Task objective
Please transcribe the forum thread word for word, from "I can’t help" up to and including "an easy story....".

I’m not 100% on it myself but I think back to how deeply hurt I would have been as a young girl if my dad had moved in with another young girl.

I can’t help but think there’s a wounded child in SD screaming for her daddy.

JackieDaytonaLuckyBrews · 29/04/2025 23:21

Totallytoti · 29/04/2025 23:16

And not one reply from the op…

MN is absolutely full of these kind of posts lately. One "exciting" post on a topic that will wind everyone up and cause a lot of differing or outrageous opinions, written very much in the style of a journo looking for an easy story....

the7Vabo · 29/04/2025 23:24

JorgyPorgy · 29/04/2025 23:20

Well an unhappy parent doesn’t make a happy child

I’ve been unhappy at time since being parent, I wasn’t telling my kids about it & they were happy as Larry.

I don’t mean it as a dig at you at all, but it does seem self centred.

BubblesMacgee · 29/04/2025 23:24

Enough to make anyone livid, but here is the best revenge on a bad situation. Spend out on the ultimate of stunning and stylish, take your own daughter down the aisle and give her away, with the brightest smile you can achieve. Let your girl talk this through as much as she needs to with you and her partner, and then move forward with your plans. Let everyone know what has happened and then refuse to discuss it further. Make your daughter's special day absolutely lovely, enjoy the celebration for her and her partner and refuse to let this spoil it. And do not divorce him - this would delight the ex who I suspect is partly behind this and point scoring like mad. However, do get some couple counselling. You need to be able to address this as a partnership.

the7Vabo · 29/04/2025 23:29

BubblesMacgee · 29/04/2025 23:24

Enough to make anyone livid, but here is the best revenge on a bad situation. Spend out on the ultimate of stunning and stylish, take your own daughter down the aisle and give her away, with the brightest smile you can achieve. Let your girl talk this through as much as she needs to with you and her partner, and then move forward with your plans. Let everyone know what has happened and then refuse to discuss it further. Make your daughter's special day absolutely lovely, enjoy the celebration for her and her partner and refuse to let this spoil it. And do not divorce him - this would delight the ex who I suspect is partly behind this and point scoring like mad. However, do get some couple counselling. You need to be able to address this as a partnership.

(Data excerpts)
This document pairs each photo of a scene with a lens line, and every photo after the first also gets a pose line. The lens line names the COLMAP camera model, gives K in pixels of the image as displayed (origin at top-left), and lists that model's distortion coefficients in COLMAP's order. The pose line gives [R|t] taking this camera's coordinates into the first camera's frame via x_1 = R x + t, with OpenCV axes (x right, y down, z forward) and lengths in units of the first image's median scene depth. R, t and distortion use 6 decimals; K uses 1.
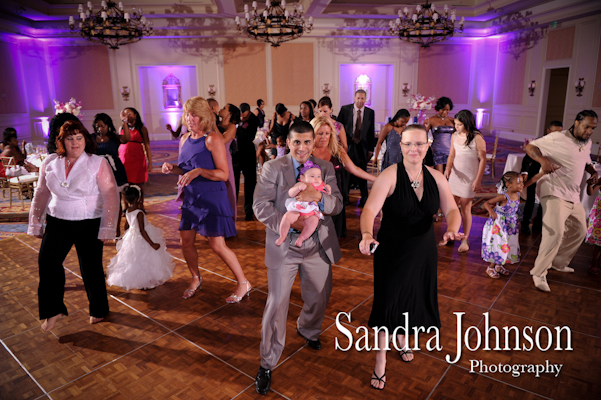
lens RADIAL K [[410.8, 0, 300.5], [0, 410.8, 200.0], [0, 0, 1]] dist [-0.049933, 0.000491]
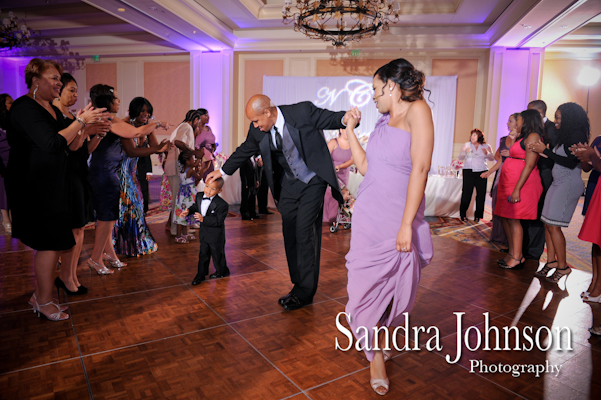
lens RADIAL K [[410.8, 0, 300.5], [0, 410.8, 200.0], [0, 0, 1]] dist [-0.049933, 0.000491]
pose [[0.300664, -0.112680, 0.947050, -0.220127], [0.201177, 0.978146, 0.052511, -0.011048], [-0.932271, 0.174736, 0.316762, 0.170991]]
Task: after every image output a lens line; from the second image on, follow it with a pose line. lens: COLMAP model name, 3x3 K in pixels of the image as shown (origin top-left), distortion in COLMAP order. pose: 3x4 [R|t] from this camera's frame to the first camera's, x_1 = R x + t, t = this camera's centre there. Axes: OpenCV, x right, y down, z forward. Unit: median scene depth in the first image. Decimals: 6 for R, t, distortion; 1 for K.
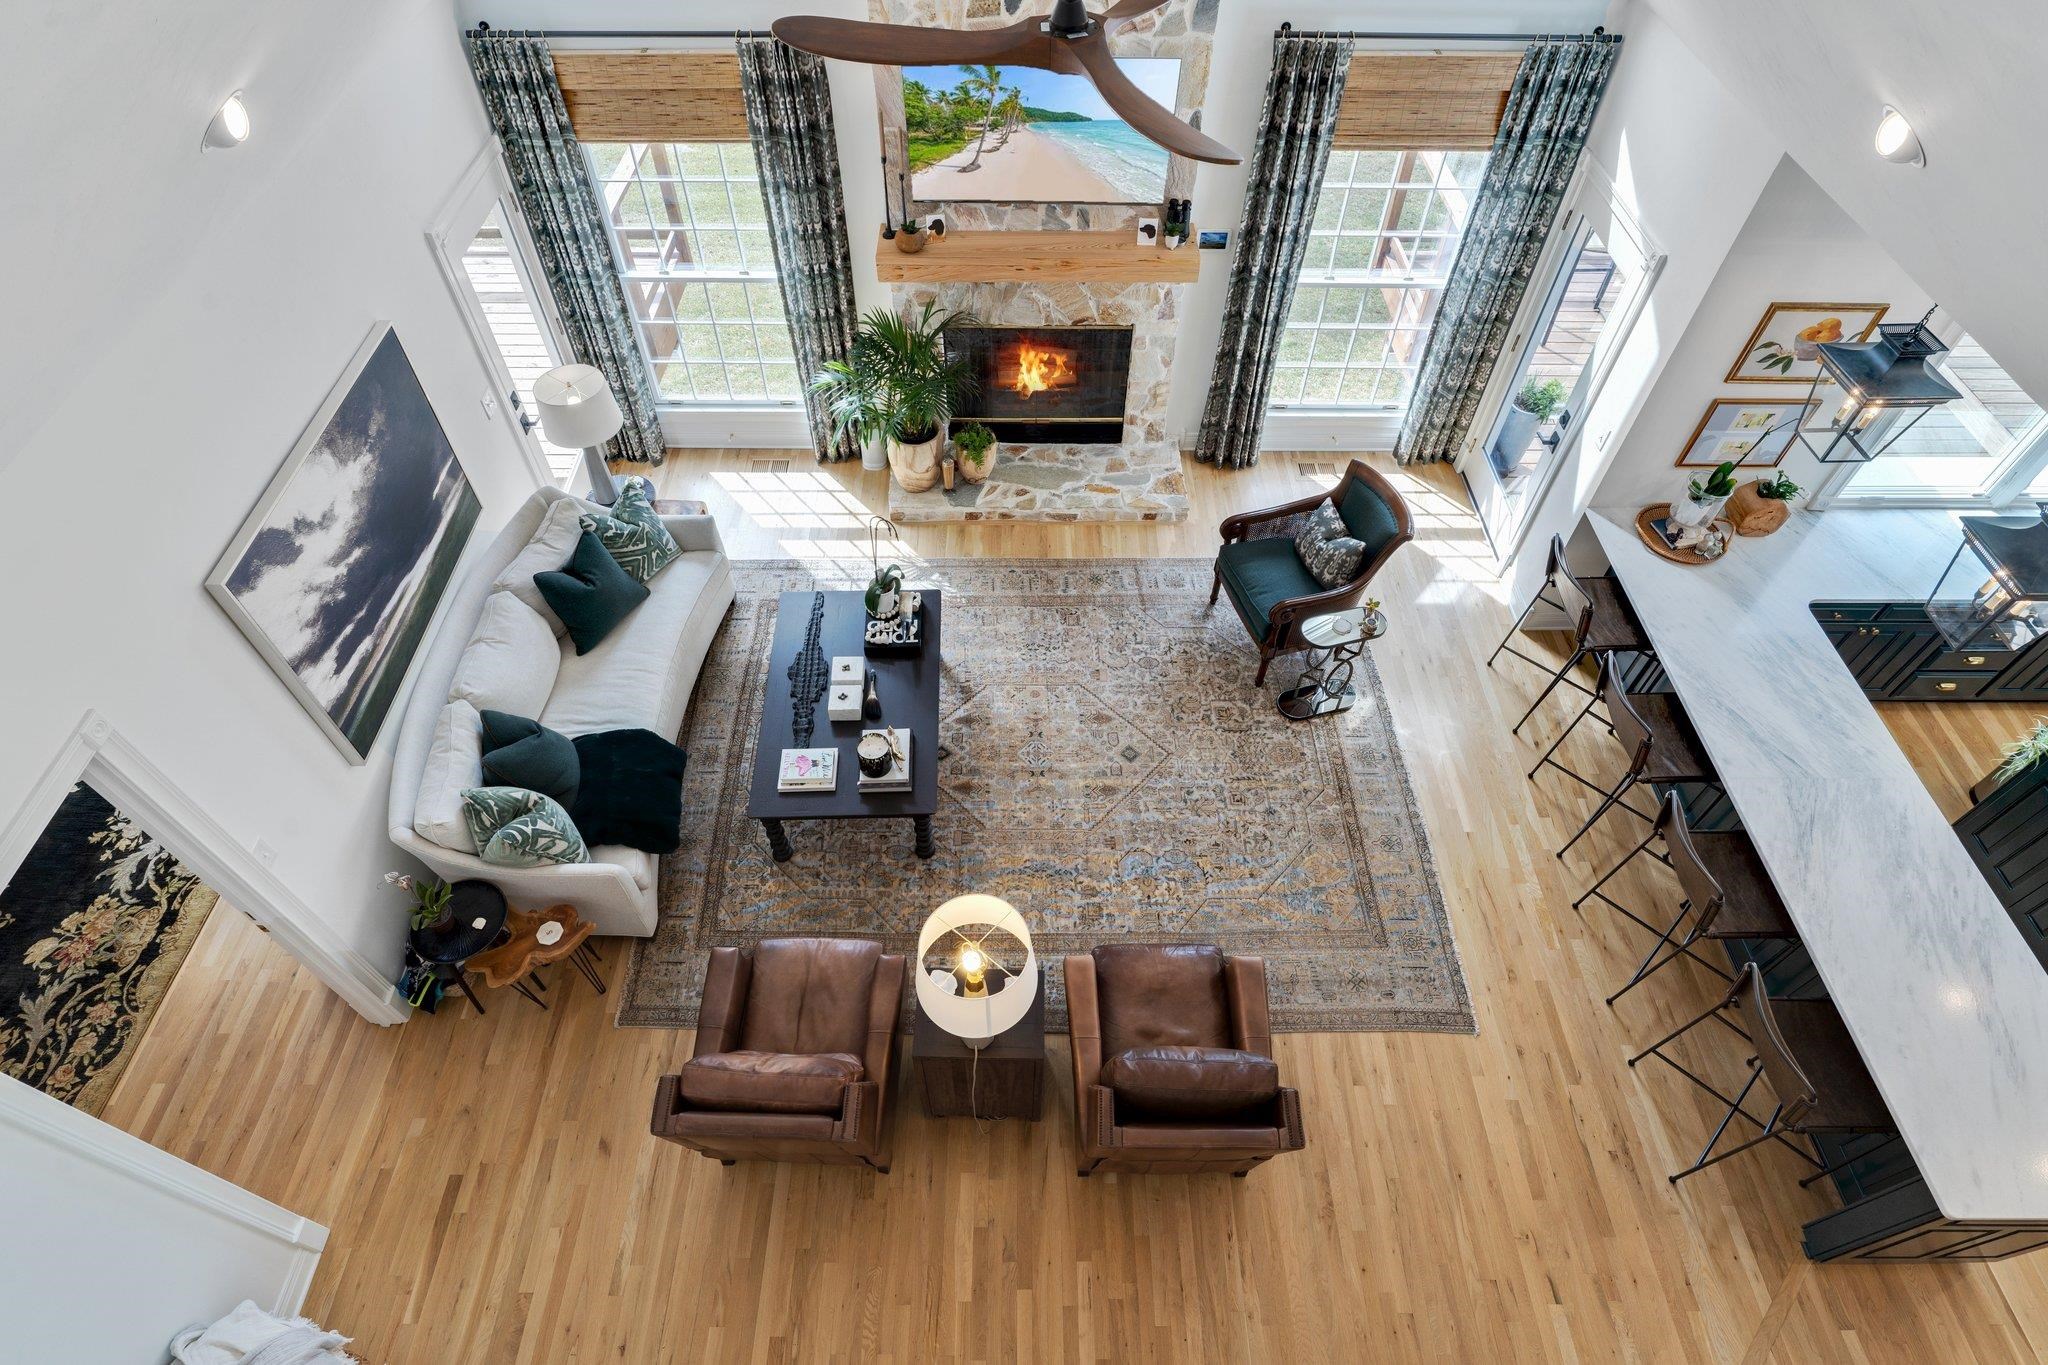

Response area
I can’t help but think there’s a wounded child in SD screaming for her daddy.

JackieDaytonaLuckyBrews · 29/04/2025 23:21

Totallytoti · 29/04/2025 23:16

And not one reply from the op…

MN is absolutely full of these kind of posts lately. One "exciting" post on a topic that will wind everyone up and cause a lot of differing or outrageous opinions, written very much in the style of a journo looking for an easy story....